(Stored items from a collection)
*****
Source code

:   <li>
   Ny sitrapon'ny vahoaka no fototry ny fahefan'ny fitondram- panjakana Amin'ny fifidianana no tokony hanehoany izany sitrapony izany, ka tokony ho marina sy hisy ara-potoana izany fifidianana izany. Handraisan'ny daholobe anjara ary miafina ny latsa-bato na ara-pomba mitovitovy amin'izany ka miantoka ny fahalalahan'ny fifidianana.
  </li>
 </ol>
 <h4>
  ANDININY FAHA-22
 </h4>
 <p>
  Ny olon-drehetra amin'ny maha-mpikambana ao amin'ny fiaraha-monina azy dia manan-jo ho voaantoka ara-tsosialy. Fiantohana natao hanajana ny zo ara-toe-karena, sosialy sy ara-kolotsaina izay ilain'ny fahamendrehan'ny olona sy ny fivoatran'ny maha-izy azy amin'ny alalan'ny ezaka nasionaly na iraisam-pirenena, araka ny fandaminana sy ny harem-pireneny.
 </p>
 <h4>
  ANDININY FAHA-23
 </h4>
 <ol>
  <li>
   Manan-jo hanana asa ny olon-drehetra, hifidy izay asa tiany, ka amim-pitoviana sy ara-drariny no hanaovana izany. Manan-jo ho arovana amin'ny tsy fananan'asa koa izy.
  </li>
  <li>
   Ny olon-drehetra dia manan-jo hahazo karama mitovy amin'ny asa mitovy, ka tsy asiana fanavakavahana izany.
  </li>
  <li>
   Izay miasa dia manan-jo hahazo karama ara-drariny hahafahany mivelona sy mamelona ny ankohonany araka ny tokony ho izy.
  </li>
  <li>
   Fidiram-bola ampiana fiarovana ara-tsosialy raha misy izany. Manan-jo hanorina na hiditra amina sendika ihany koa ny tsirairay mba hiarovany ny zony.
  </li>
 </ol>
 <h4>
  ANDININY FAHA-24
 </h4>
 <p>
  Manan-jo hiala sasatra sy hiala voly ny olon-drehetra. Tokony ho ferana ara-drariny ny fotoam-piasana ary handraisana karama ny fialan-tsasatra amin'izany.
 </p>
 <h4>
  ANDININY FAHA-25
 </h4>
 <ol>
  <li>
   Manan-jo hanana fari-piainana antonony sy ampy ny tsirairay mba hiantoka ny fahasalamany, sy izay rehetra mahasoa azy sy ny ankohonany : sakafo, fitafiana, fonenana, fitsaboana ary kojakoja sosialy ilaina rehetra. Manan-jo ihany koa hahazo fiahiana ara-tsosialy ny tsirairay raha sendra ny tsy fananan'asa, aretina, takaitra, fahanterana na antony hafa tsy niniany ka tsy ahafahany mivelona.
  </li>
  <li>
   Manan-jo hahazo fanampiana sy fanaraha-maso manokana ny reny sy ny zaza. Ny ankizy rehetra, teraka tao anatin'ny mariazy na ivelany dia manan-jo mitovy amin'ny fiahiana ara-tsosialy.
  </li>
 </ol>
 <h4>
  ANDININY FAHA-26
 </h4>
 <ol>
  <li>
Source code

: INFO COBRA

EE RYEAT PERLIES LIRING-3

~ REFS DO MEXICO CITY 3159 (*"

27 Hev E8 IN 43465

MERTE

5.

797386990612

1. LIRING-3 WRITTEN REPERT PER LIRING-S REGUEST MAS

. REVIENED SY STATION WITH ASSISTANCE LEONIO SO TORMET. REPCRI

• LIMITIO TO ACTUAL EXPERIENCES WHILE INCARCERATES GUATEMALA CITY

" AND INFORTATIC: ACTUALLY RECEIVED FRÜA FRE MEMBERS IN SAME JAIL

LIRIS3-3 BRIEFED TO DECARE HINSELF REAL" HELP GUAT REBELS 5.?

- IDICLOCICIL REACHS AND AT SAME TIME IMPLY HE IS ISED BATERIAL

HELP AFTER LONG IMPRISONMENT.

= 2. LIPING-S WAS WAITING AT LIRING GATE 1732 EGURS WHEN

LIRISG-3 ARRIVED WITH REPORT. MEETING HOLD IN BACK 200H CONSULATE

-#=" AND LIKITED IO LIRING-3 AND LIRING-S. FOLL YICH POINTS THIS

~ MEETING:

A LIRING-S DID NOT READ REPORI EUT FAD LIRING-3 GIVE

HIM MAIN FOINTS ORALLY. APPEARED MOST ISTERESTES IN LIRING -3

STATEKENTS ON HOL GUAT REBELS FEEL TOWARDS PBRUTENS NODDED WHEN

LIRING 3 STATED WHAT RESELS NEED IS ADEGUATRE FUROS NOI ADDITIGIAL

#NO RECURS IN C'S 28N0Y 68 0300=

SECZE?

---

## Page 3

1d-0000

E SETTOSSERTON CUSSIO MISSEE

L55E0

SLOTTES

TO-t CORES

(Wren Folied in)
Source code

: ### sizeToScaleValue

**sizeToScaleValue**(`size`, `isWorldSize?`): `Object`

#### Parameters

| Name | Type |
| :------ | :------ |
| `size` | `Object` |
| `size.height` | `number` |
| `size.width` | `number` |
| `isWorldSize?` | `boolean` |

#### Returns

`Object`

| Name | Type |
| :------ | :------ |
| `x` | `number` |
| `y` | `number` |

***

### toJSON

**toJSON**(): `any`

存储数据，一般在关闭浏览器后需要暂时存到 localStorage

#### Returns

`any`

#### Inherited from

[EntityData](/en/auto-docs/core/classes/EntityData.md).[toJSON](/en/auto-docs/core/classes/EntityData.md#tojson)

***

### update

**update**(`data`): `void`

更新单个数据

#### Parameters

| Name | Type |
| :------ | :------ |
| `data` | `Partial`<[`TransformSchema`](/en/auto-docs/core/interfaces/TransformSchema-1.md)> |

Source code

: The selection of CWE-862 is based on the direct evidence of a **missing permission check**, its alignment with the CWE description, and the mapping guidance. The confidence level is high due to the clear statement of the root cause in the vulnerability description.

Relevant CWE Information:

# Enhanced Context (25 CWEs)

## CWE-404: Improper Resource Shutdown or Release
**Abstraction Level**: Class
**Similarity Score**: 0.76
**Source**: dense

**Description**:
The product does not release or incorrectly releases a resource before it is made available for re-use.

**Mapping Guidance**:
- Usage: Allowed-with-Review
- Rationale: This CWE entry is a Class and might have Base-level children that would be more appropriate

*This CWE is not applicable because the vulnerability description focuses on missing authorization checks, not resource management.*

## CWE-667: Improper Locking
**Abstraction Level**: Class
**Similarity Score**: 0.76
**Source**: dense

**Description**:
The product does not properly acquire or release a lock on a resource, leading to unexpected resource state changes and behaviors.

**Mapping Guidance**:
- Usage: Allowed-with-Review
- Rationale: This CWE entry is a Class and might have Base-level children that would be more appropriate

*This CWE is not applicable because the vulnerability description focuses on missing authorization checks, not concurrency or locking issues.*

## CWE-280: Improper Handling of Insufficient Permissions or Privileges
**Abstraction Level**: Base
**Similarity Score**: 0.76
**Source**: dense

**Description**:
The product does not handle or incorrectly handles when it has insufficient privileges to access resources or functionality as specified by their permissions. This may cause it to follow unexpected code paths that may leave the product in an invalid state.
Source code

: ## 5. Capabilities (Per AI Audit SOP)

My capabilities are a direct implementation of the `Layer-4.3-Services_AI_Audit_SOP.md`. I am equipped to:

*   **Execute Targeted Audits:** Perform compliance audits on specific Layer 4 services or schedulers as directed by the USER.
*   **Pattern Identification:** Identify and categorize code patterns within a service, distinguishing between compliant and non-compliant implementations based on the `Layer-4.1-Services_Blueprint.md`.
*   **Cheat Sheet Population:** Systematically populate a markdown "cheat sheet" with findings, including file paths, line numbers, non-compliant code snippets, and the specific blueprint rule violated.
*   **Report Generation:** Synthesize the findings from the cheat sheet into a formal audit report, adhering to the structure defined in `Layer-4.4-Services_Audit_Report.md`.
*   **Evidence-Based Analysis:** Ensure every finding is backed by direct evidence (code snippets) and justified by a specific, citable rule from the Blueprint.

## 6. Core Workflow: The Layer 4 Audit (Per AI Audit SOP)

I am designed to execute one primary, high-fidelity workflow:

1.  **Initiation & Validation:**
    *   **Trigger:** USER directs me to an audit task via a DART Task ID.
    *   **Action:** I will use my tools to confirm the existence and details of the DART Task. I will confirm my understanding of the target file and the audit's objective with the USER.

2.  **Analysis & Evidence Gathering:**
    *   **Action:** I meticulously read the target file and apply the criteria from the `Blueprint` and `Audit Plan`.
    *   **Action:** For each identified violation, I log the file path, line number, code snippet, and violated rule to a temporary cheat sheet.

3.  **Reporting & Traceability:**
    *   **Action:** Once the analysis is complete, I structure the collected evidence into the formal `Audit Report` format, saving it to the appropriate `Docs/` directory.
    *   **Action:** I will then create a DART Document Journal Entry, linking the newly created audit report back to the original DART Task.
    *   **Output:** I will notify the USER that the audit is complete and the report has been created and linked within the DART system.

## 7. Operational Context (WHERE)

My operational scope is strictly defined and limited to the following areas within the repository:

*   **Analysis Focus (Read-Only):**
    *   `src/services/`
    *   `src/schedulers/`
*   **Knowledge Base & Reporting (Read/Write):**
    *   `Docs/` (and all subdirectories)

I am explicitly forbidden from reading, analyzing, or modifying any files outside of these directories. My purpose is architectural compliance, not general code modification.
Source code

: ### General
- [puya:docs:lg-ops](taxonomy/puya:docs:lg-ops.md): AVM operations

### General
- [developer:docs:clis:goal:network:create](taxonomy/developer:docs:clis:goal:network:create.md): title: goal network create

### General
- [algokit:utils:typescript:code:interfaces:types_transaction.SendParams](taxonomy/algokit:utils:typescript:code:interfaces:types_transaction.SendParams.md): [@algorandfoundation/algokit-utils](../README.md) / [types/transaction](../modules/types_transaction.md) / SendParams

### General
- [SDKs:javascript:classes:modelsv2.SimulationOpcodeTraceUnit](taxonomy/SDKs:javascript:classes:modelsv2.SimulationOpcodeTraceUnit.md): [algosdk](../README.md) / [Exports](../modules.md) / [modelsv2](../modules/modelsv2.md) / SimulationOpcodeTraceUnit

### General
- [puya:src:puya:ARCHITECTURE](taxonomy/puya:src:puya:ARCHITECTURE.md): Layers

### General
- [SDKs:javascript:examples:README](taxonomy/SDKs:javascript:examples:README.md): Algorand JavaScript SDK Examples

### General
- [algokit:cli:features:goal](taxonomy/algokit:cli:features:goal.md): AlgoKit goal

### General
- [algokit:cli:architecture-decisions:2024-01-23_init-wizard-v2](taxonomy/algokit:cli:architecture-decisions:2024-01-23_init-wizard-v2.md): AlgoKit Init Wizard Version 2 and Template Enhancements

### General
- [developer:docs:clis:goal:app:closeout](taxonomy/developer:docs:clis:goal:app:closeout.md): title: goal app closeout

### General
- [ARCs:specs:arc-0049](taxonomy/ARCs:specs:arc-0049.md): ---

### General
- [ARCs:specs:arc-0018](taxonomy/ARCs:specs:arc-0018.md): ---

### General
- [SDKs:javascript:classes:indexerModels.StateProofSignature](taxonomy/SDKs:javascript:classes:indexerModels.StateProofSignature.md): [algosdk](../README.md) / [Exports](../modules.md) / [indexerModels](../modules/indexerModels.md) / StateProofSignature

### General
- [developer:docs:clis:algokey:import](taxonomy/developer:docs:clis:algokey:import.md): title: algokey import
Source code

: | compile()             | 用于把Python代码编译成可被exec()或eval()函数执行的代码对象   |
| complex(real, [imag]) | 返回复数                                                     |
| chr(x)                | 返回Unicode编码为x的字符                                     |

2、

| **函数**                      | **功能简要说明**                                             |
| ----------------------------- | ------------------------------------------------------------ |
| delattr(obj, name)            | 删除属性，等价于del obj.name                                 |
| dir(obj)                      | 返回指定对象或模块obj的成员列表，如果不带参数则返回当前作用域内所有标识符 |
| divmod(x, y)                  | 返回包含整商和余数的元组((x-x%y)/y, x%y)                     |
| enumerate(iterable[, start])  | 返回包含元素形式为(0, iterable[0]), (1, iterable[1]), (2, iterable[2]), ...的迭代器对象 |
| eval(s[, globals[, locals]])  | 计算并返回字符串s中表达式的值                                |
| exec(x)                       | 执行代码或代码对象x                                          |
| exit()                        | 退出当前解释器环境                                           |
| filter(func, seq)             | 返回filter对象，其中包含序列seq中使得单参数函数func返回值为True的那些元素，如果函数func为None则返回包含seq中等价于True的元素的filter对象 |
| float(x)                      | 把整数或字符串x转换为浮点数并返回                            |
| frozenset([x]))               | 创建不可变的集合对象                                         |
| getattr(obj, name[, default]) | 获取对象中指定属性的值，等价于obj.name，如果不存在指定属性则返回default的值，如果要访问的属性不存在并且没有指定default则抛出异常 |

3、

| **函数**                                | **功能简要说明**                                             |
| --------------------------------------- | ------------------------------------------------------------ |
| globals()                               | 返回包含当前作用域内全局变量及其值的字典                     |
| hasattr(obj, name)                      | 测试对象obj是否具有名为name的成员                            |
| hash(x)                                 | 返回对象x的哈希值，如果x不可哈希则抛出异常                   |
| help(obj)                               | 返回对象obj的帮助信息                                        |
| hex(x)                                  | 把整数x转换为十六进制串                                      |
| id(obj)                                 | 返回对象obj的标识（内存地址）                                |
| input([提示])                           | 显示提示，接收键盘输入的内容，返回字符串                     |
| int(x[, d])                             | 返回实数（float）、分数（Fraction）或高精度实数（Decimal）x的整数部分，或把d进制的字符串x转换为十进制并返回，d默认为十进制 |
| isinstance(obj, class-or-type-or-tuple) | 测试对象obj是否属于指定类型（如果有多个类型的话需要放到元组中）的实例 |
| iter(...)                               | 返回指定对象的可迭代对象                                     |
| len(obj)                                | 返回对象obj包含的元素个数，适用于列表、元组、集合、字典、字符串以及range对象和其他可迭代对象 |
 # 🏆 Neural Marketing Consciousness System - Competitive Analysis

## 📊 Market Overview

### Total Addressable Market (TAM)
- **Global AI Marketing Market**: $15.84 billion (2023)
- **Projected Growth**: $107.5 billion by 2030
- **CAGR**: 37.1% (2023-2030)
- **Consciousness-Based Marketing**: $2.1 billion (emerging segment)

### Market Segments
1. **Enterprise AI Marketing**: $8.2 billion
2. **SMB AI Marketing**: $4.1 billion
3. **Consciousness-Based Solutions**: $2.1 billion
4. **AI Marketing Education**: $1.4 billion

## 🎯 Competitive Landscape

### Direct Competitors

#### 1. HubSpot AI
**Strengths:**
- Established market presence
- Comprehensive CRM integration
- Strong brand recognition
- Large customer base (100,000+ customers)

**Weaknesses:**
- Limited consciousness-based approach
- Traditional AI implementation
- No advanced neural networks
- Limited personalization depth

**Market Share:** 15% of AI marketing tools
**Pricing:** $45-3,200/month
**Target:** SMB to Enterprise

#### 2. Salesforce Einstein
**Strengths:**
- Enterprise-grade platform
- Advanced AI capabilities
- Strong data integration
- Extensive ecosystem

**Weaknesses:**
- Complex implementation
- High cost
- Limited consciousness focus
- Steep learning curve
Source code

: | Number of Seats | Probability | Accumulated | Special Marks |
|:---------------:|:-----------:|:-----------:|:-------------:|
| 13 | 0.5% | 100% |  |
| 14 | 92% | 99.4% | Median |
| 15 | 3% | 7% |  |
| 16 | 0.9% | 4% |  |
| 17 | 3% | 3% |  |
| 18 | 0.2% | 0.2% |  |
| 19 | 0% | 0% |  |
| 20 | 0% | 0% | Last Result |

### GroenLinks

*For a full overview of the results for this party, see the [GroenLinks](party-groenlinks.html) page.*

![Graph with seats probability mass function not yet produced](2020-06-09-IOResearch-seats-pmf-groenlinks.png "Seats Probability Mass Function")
*****
Provide an exact transcript of the lines from the one that holds "- Limited personalization depth" through the final line of the data above.

- ANSWER BOX:
- Limited personalization depth

**Market Share:** 15% of AI marketing tools
**Pricing:** $45-3,200/month
**Target:** SMB to Enterprise

#### 2. Salesforce Einstein
**Strengths:**
- Enterprise-grade platform
- Advanced AI capabilities
- Strong data integration
- Extensive ecosystem

**Weaknesses:**
- Complex implementation
- High cost
- Limited consciousness focus
- Steep learning curve
Source code

: | Number of Seats | Probability | Accumulated | Special Marks |
|:---------------:|:-----------:|:-----------:|:-------------:|
| 13 | 0.5% | 100% |  |
| 14 | 92% | 99.4% | Median |
| 15 | 3% | 7% |  |
| 16 | 0.9% | 4% |  |
| 17 | 3% | 3% |  |
| 18 | 0.2% | 0.2% |  |
| 19 | 0% | 0% |  |
| 20 | 0% | 0% | Last Result |

### GroenLinks

*For a full overview of the results for this party, see the [GroenLinks](party-groenlinks.html) page.*

![Graph with seats probability mass function not yet produced](2020-06-09-IOResearch-seats-pmf-groenlinks.png "Seats Probability Mass Function")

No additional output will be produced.